Barbie Greta Gerwig (2023; USA;)
Barbie Greta Gerwig (2023; USA;) Margot Robbie; Ryan Gosling
viewed Tyneside Cinema 7 Aug 2023; ticket: £6
Display function
Barbie is the most successful film release this year, grossing $1B+, and as Siegried Kracauer notes: ‘… success like this is a sign of a successful sociological experiment, showing that its constituent elements have been blended in such a way as to correspond to the needs of a mass audience.’
I have never owned a Barbie, but I have seen them displayed in toyshop windows, and wondered at these dolls in their pertly dressed outfits and pinched in bodies. Greta Gerwig’s script which plays out as one long spoof, kicks off with a cod ‘2001’ derivative sequence showing little girls located in a primal landscape playing with trad baby dollies, before the trumpets of Strauss’ Thus Spake Zarathustra sound out announcing the new age of Barbie.
From this section it’s observable that there are differences in the types of play mediated by these two types of toy dolls. The little girls engage with their trad dollies in a number of ways, as well as dressing and tending to them, children cuddle embrace protect hold them close to their bodies: the little baby dollies invite touch invoking a physical relationship. These baby dolls trigger the impulse to ‘care for’, to ‘look after’. The Barbies are to some extent coat-hangars: model doll-women who can be affectively dressed in all manner of different costumes and mantels. They don’t invite physical engagement or intimacy, they exist as types to be transformed by their apparel into different exemplary models that exist for displaying what they are.

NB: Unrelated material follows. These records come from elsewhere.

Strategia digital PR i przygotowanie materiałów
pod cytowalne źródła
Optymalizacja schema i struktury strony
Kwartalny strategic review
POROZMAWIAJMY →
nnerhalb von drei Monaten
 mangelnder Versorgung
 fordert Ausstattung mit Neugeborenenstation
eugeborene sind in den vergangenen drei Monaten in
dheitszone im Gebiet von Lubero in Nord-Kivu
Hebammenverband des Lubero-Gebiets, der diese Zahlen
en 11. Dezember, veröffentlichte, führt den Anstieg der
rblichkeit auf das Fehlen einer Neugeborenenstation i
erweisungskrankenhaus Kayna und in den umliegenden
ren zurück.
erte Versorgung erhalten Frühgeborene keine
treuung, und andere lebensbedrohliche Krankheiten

My feeling is that contrary to the notion peddled by Gerwig’s script that Barbie dolls are enablers, helping little girls to achieve the lives of their dreams, rather Barbies invoke the idea of life as ‘display’. Barbie dolls are accurate representations of a culture of ‘display’ and Gerwig’s scenario mainlines straight into veins of a culture of spectacle.

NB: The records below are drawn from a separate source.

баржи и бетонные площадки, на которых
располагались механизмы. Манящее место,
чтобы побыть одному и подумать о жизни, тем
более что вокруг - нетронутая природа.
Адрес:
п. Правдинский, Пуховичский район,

The transition from baby dolls to Barbie dolls is in some respects witness to a system moving from trust to control. The transition from baby dolls to Barbie dolls is one marker of the social movement from a collective culture to an individualist display culture based on the currency of attention.
A few days after seeing the movie, travelling on the Metro in Newcastle, the carriage doors swished open and a large group of young 14-15 years old girls bundled in jiving laughing decked out in full display kit. All wore high cut leisure shorts and sleeveless tops; they all had nail extensions protruding at least 2cm beyond the finger tip, and their eyes were dramatised by long thick up-curled black false eyelashes. They looked like real life Barbies. The costume and prosthetic effects on display were statements, the look as a projection of social values as refined by 10 years of iphones and social media. The young girls were presenting as spectacles, exo-shows designed to be looked at displayed appraised by their peers. The image machine at work and at play.

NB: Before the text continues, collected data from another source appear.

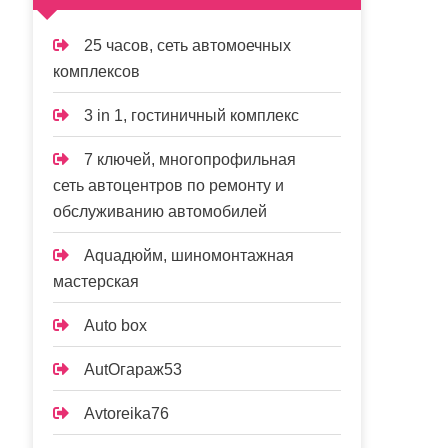
25 часов, сеть автомоечных
комплексов
3 in 1, гостиничный комплекс
7 ключей, многопрофильная
сеть автоцентров по ремонту и
обслуживанию автомобилей
Aquaдюйм, шиномонтажная
мастерская
Auto box
AutOгараж53
Avtoreika76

Barbie is a drama played out by actors but in effect it’s an animation with Margot Robbie and Ryan Gosling as Gerwig’s ‘toons’. Nevertheless like the girls on the Metro, display image and control are central to the film’s pretension and its claim on the mass market. The Barbie’s LA based cool street look (face – body – wrap) is designed for exhibition and exhibition value depends on beautiful looks or a contrived representation of ‘look’, a sort of commodified identity signing off on both the components parts and the whole statement of who you want to be. Like an advert for ‘Coke’ or a two hour movie about Barbie Dolls, ‘being’ becomes display. Consumer societies have developed as societies of spectacle, where the desired effect is ‘attention’, for which read: competition for attention. Given the imperative of the exhibition ethos everyone wants to be in the picture and with the ubiquity of the smart phone everyone’s on display everyone’s in the photo. Gerwig understands that in the transposed nature of capitalist consumer ethos the underlying driver motivating social interactions is: ‘attention’ – that’s the pay off. Social competition is for attention rather than power (Which is not to say they are not linked). The mass appeal of ‘Barbie’ is built firmly on the psychological foundation of this social fact.
The other characterising element of Gerwig’s script is confusion. Gerwig has produced her own alt Marxist dialectic that reads: thesis; antithesis; confusion. Confusion replacing synthesis may actually be a better outcome predictor of change than Marx’ socio-historical take on Hegel. Confusion and diffusion as the basis of the narrative for mass entertainment has the huge advantage of being a mish mash of oppositions that cannot possibly offend anyone. With it’s Disneyfied logic Gerwig’s scenario sets up all manner of oppositions: male/female; capitalist/ communal; real world/unreal world; life /death. Her oppositions are all resolved by way of unclear or even incomprehensible compromises as the script opts for philosophical fudge and sludge. Which of course is exactly as it should be in a film catering for the needs of a mass audience where it is better that embarrassing questions sink into the abyss of confusion, leaving the audience gaze firmly fixed on the surface.